Twice-Stabbed Stinkers are known as Seed Predators, and prefer seed pods over leaves. While this is good news for your perennials, it’s not so good if they’re on your peas or raspberries.
With most species being native to East Asia, Stinkers don’t have a lot of Canadian predators. That’s changing, and birds, ladybugs, and wasps are starting to eat them despite the unpleasant taste their stinky juices cause.
You shouldn’t have to resort to pesticides for Twice-Stabbed Stinkers. They’re generally only after seeds, and in small numbers you’ll barely notice the damage.

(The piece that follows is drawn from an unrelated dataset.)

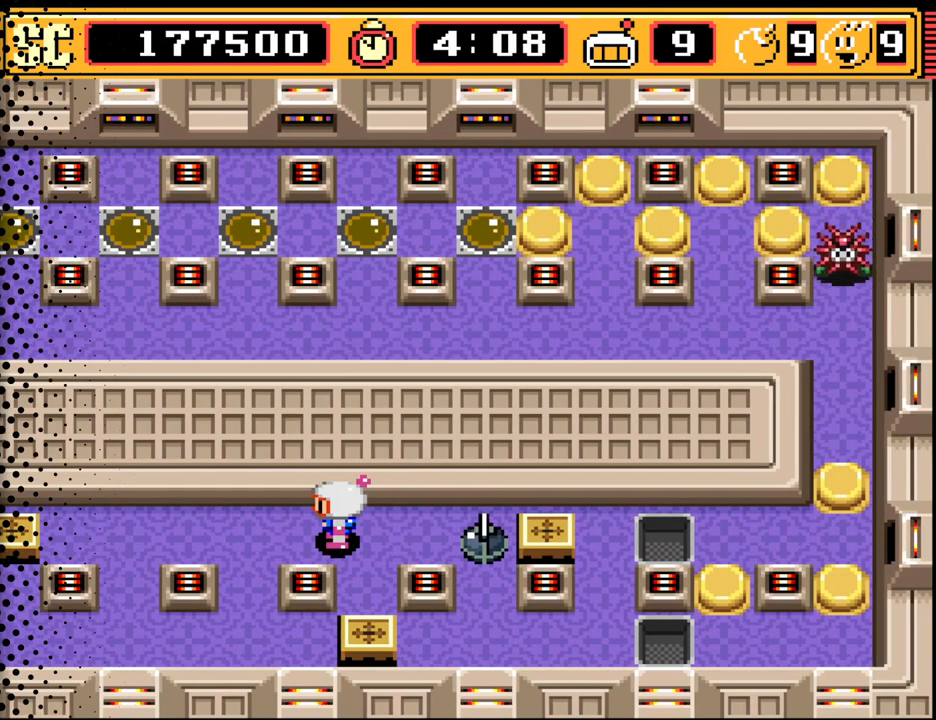
{"buttons": ["DPAD_DOWN"], "events": [[367, "DPAD_LEFT", "down"], [467, "DPAD_DOWN", "down"], [467, "DPAD_LEFT", "up"]]}
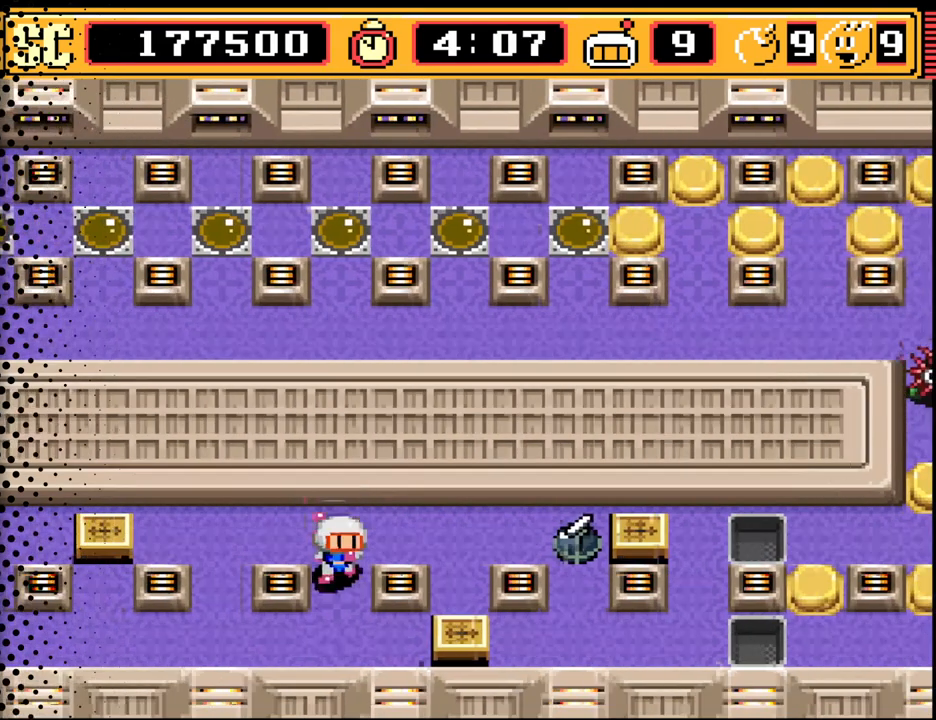
{"buttons": [], "events": [[200, "DPAD_DOWN", "up"]]}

If you decide to pick them by hand, wear gloves as, albeit shy, they will bite if threatened. The sides of their shield-shaped back can also irritate skin if you touch them. Expect them to discharge their stinky secret weapon; it smells a little like cilantro, which people either love or hate!
Stinkers thrive in messiness, but don’t assume that your yard is messy just because they turn up. Weeds like thistle are their favourite habitat, and will often jump into a yard or farm field from property line weeds that aren’t cleared up. They outbreak will be short-lived if you give your yard a regular fall clean-up.
Check for eggs near the seeds pods and leaves you’ve seen them on from midsummer on. In the Fall, clear organic debris from around the area. They overwinter as adults and clustered together, so removing plant litter will often reveal masses of them under old leaves, mulch, or stones.